## ABOUT THIS TASK
Below are some records; quote exactly the lines from the one that contains "Bagnoli, L. and" through the one that contains "Billis, D. (Ed)", inclusive, and no others.

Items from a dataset
....

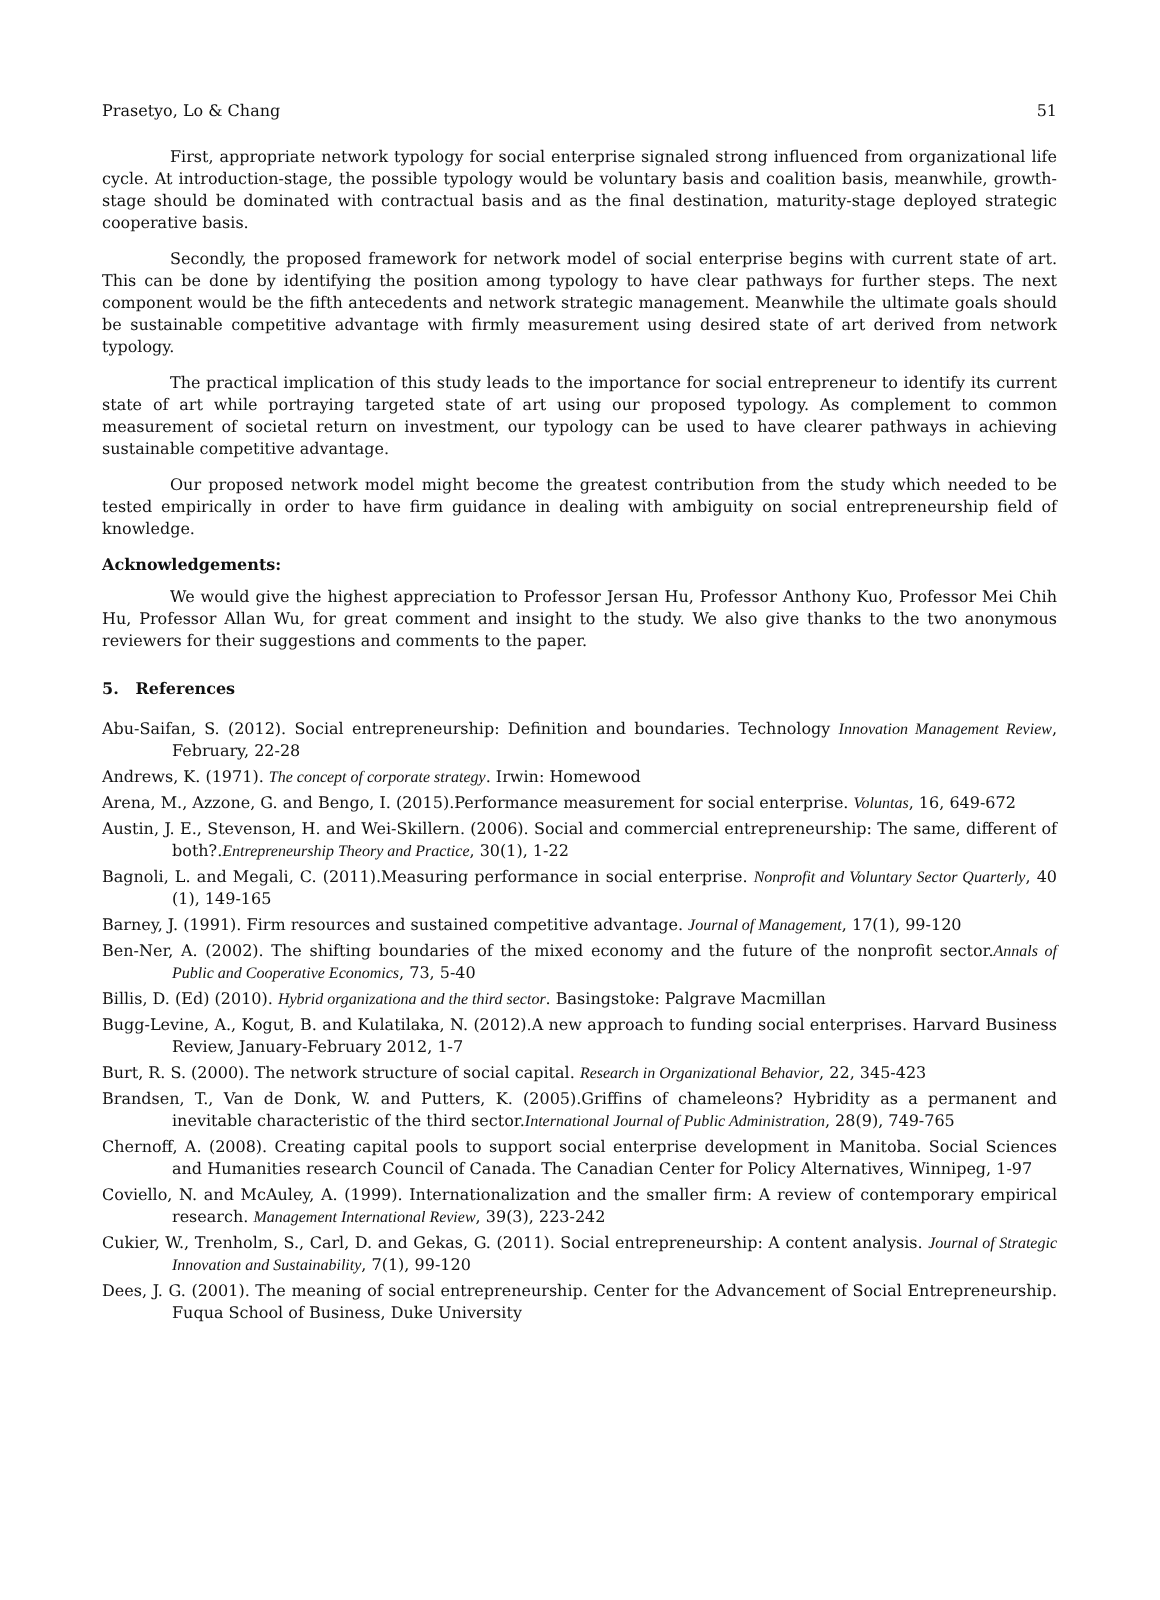Prasetyo, Lo & Chang 51
First, appropriate network typology for social enterprise signaled strong influenced from organizational life cycle. At introduction-stage, the possible typology would be voluntary basis and coalition basis, meanwhile, growth-stage should be dominated with contractual basis and as the final destination, maturity-stage deployed strategic cooperative basis.
Secondly, the proposed framework for network model of social enterprise begins with current state of art. This can be done by identifying the position among typology to have clear pathways for further steps. The next component would be the fifth antecedents and network strategic management. Meanwhile the ultimate goals should be sustainable competitive advantage with firmly measurement using desired state of art derived from network typology.
The practical implication of this study leads to the importance for social entrepreneur to identify its current state of art while portraying targeted state of art using our proposed typology. As complement to common measurement of societal return on investment, our typology can be used to have clearer pathways in achieving sustainable competitive advantage.
Our proposed network model might become the greatest contribution from the study which needed to be tested empirically in order to have firm guidance in dealing with ambiguity on social entrepreneurship field of knowledge.
Acknowledgements:
We would give the highest appreciation to Professor Jersan Hu, Professor Anthony Kuo, Professor Mei Chih Hu, Professor Allan Wu, for great comment and insight to the study. We also give thanks to the two anonymous reviewers for their suggestions and comments to the paper.
5. References
Abu-Saifan, S. (2012). Social entrepreneurship: Definition and boundaries. Technology Innovation Management Review, February, 22-28
Andrews, K. (1971). The concept of corporate strategy. Irwin: Homewood
Arena, M., Azzone, G. and Bengo, I. (2015).Performance measurement for social enterprise. Voluntas, 16, 649-672
Austin, J. E., Stevenson, H. and Wei-Skillern. (2006). Social and commercial entrepreneurship: The same, different of both?.Entrepreneurship Theory and Practice, 30(1), 1-22
Bagnoli, L. and Megali, C. (2011).Measuring performance in social enterprise. Nonprofit and Voluntary Sector Quarterly, 40 (1), 149-165
Barney, J. (1991). Firm resources and sustained competitive advantage. Journal of Management, 17(1), 99-120
Ben-Ner, A. (2002). The shifting boundaries of the mixed economy and the future of the nonprofit sector.Annals of Public and Cooperative Economics, 73, 5-40
Billis, D. (Ed) (2010). Hybrid organizationa and the third sector. Basingstoke: Palgrave Macmillan
Bugg-Levine, A., Kogut, B. and Kulatilaka, N. (2012).A new approach to funding social enterprises. Harvard Business Review, January-February 2012, 1-7
Burt, R. S. (2000). The network structure of social capital. Research in Organizational Behavior, 22, 345-423
Brandsen, T., Van de Donk, W. and Putters, K. (2005).Griffins of chameleons? Hybridity as a permanent and inevitable characteristic of the third sector.International Journal of Public Administration, 28(9), 749-765
Chernoff, A. (2008). Creating capital pools to support social enterprise development in Manitoba. Social Sciences and Humanities research Council of Canada. The Canadian Center for Policy Alternatives, Winnipeg, 1-97
Coviello, N. and McAuley, A. (1999). Internationalization and the smaller firm: A review of contemporary empirical research. Management International Review, 39(3), 223-242
Cukier, W., Trenholm, S., Carl, D. and Gekas, G. (2011). Social entrepreneurship: A content analysis. Journal of Strategic Innovation and Sustainability, 7(1), 99-120
Dees, J. G. (2001). The meaning of social entrepreneurship. Center for the Advancement of Social Entrepreneurship. Fuqua School of Business, Duke University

....

## OUTPUT OF THE TASK
Bagnoli, L. and Megali, C. (2011).Measuring performance in social enterprise. Nonprofit and Voluntary Sector Quarterly, 40 (1), 149-165
Barney, J. (1991). Firm resources and sustained competitive advantage. Journal of Management, 17(1), 99-120
Ben-Ner, A. (2002). The shifting boundaries of the mixed economy and the future of the nonprofit sector.Annals of Public and Cooperative Economics, 73, 5-40
Billis, D. (Ed) (2010). Hybrid organizationa and the third sector. Basingstoke: Palgrave Macmillan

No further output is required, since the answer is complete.